Department of Neurosurgery, Emory University School of Medicine, Atlanta, Georgia, USA.
Microbiology and Immunology, Medical University of South Carolina, Charleston, South Carolina, USA.
J Neurointerv Surg. 2020 Aug;12(8):777-782. doi: 10.1136/neurintsurg-2020-016261. Epub 2020 Jun 16.
Ruptured aneurysms of the intracranial vertebral artery (VA) or posterior inferior cerebellar artery (PICA) are challenging to treat as they are often dissecting aneurysms necessitating direct sacrifice of the diseased segment, which is thought to carry high morbidity due to brainstem and cerebellar stroke. However, relatively few studies evaluating outcomes following VA or proximal PICA sacrifice exist. We sought to determine the efficacy and outcomes of endovascular VA/PICA sacrifice.
A retrospective series of ruptured VA/PICA aneurysms treated by endovascular sacrifice of the VA (including the PICA origin) or proximal PICA is reviewed. Collected data included demographic, radiologic, clinical, and disability information.
Twenty-one patients were identified. Median age was 57 years (IQR 11); 15 were female. The Hunt and Hess grade was mostly 3 and 4 (18/21). Seven cases (33%) involved VA-V4 at the PICA take-off, and 14 cases (67%) involved the PICA exclusively. For VA pathology, V4 was sacrificed in all cases, while for PICA pathology, sacrificed segments included anterior medullary (4/14), lateral medullary (7/14), and tonsillomedullary (3/14) segments. Four patients went to hospice (19%). Twelve patients (57%) had evidence of stroke on follow-up imaging: cerebellar (8), medullary (1), and both (3). One patient required suboccipital decompression for brainstem compression. No aneurysm re-rupture occurred. Median discharge modified Rankin Scale score was 2.0 (IQR 2), which decreased to 1.0 (IQR 1) at median follow-up of 6.5 months (IQR 23).
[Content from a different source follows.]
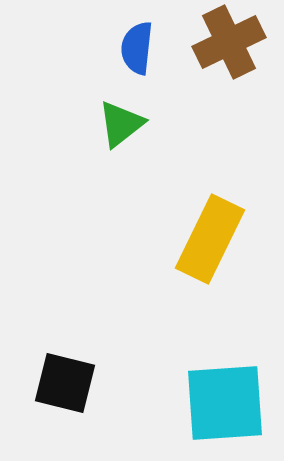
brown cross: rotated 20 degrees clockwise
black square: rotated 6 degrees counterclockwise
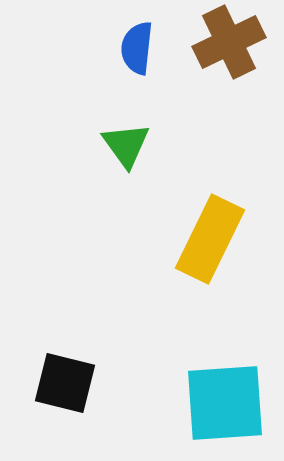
green triangle: moved 5 px right, 21 px down; rotated 28 degrees counterclockwise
Endovascular sacrifice of V4 or PICA aneurysms may carry less morbidity than previously thought, and is a viable alternative for poor surgical candidates or those with good collateral perfusion.
颅内椎动脉(VA)或小脑后下动脉(PICA)破裂动脉瘤的治疗具有挑战性,因为它们通常是夹层动脉瘤,需要直接牺牲病变节段,这被认为由于脑干和小脑中风而发病率较高。然而,评估 VA 或近端 PICA 牺牲后结果的研究相对较少。我们旨在确定血管内 VA/PICA 牺牲的疗效和结果。
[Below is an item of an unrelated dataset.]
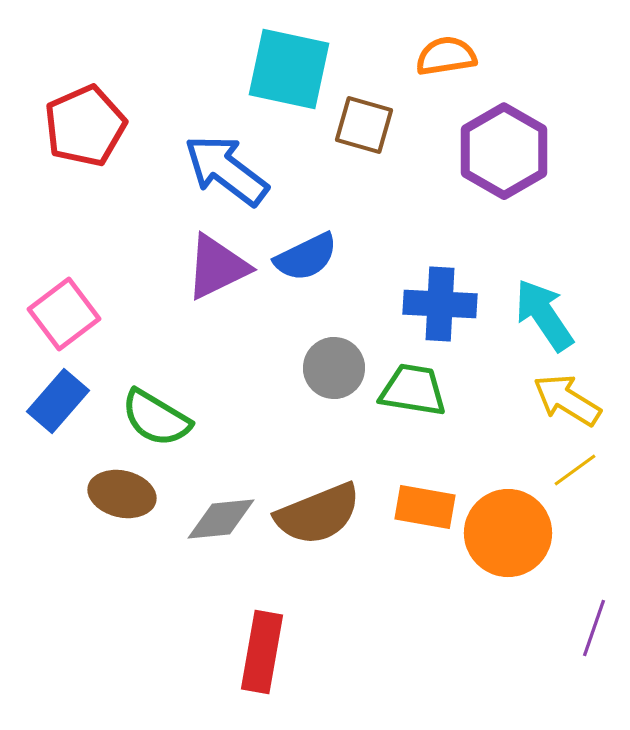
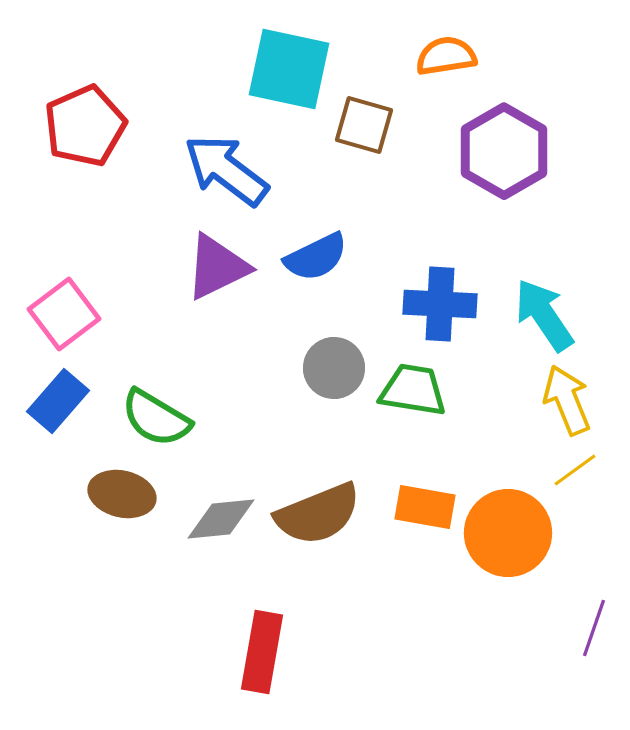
blue semicircle: moved 10 px right
yellow arrow: rotated 36 degrees clockwise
回顾性分析了 21 例接受血管内 VA(包括 PICA 起源)或近端 PICA 牺牲治疗的破裂 VA/PICA 动脉瘤患者。收集的数据包括人口统计学、影像学、临床和残疾信息。
确定了 21 例患者。中位年龄为 57 岁(IQR 11);15 例为女性。Hunt 和 Hess 分级主要为 3 级和 4 级(18/21)。7 例(33%)涉及 PICA 起始处的 VA-V4,14 例(67%)仅涉及 PICA。对于 VA 病变,所有病例均牺牲 V4,而对于 PICA 病变,牺牲的节段包括前髓质(4/14)、外侧髓质(7/14)和扁桃体髓质(3/14)。4 例患者(19%)进入临终关怀。12 例患者(57%)在随访影像学上有中风证据:小脑(8)、髓质(1)和两者均有(3)。1 例患者因脑干受压而行枕下减压术。无动脉瘤再破裂发生。出院时改良 Rankin 量表评分为 2.0(IQR 2),中位随访 6.5 个月(IQR 23)时降至 1.0(IQR 1)。
血管内牺牲 V4 或 PICA 动脉瘤的发病率可能低于先前认为的,对于手术条件差的患者或具有良好侧支灌注的患者,这是一种可行的替代方法。